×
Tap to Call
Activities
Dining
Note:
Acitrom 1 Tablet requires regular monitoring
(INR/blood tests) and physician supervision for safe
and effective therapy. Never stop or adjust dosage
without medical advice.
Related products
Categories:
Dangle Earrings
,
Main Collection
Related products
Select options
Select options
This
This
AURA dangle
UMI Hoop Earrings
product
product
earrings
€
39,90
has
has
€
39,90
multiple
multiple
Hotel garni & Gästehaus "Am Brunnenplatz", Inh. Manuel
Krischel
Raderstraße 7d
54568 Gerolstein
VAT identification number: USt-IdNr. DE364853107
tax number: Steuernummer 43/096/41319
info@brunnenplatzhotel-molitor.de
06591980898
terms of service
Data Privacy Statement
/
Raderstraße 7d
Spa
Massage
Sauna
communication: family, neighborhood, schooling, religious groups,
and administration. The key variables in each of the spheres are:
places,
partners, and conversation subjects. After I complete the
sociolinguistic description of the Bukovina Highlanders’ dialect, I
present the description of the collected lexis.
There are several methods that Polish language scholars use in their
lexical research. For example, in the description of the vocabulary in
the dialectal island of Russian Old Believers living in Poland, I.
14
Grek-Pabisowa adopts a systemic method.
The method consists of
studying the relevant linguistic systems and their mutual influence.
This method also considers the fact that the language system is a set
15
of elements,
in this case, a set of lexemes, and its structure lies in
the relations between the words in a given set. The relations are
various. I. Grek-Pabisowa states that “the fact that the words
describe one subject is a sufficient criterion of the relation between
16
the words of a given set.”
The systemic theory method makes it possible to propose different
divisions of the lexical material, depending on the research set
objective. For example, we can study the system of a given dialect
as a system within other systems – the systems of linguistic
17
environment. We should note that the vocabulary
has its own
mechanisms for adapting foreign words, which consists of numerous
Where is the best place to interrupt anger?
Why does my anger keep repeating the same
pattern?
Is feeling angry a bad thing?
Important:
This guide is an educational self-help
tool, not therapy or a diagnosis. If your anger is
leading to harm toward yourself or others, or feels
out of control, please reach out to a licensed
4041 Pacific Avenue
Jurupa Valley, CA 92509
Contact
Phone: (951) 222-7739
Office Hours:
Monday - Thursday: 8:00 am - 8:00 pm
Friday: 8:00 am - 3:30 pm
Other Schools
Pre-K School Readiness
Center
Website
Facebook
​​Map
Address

• EXERCISE:
All of the data above needs to be written out exactly.

• RESPONSE TO THIS EXERCISE:
×
Tap to Call
Activities
Dining
Note:
Acitrom 1 Tablet requires regular monitoring
(INR/blood tests) and physician supervision for safe
and effective therapy. Never stop or adjust dosage
without medical advice.
Related products
Categories:
Dangle Earrings
,
Main Collection
Related products
Select options
Select options
This
This
AURA dangle
UMI Hoop Earrings
product
product
earrings
€
39,90
has
has
€
39,90
multiple
multiple
Hotel garni & Gästehaus "Am Brunnenplatz", Inh. Manuel
Krischel
Raderstraße 7d
54568 Gerolstein
VAT identification number: USt-IdNr. DE364853107
tax number: Steuernummer 43/096/41319
info@brunnenplatzhotel-molitor.de
06591980898
terms of service
Data Privacy Statement
/
Raderstraße 7d
Spa
Massage
Sauna
communication: family, neighborhood, schooling, religious groups,
and administration. The key variables in each of the spheres are:
places,
partners, and conversation subjects. After I complete the
sociolinguistic description of the Bukovina Highlanders’ dialect, I
present the description of the collected lexis.
There are several methods that Polish language scholars use in their
lexical research. For example, in the description of the vocabulary in
the dialectal island of Russian Old Believers living in Poland, I.
14
Grek-Pabisowa adopts a systemic method.
The method consists of
studying the relevant linguistic systems and their mutual influence.
This method also considers the fact that the language system is a set
15
of elements,
in this case, a set of lexemes, and its structure lies in
the relations between the words in a given set. The relations are
various. I. Grek-Pabisowa states that “the fact that the words
describe one subject is a sufficient criterion of the relation between
16
the words of a given set.”
The systemic theory method makes it possible to propose different
divisions of the lexical material, depending on the research set
objective. For example, we can study the system of a given dialect
as a system within other systems – the systems of linguistic
17
environment. We should note that the vocabulary
has its own
mechanisms for adapting foreign words, which consists of numerous
Where is the best place to interrupt anger?
Why does my anger keep repeating the same
pattern?
Is feeling angry a bad thing?
Important:
This guide is an educational self-help
tool, not therapy or a diagnosis. If your anger is
leading to harm toward yourself or others, or feels
out of control, please reach out to a licensed
4041 Pacific Avenue
Jurupa Valley, CA 92509
Contact
Phone: (951) 222-7739
Office Hours:
Monday - Thursday: 8:00 am - 8:00 pm
Friday: 8:00 am - 3:30 pm
Other Schools
Pre-K School Readiness
Center
Website
Facebook
​​Map
Address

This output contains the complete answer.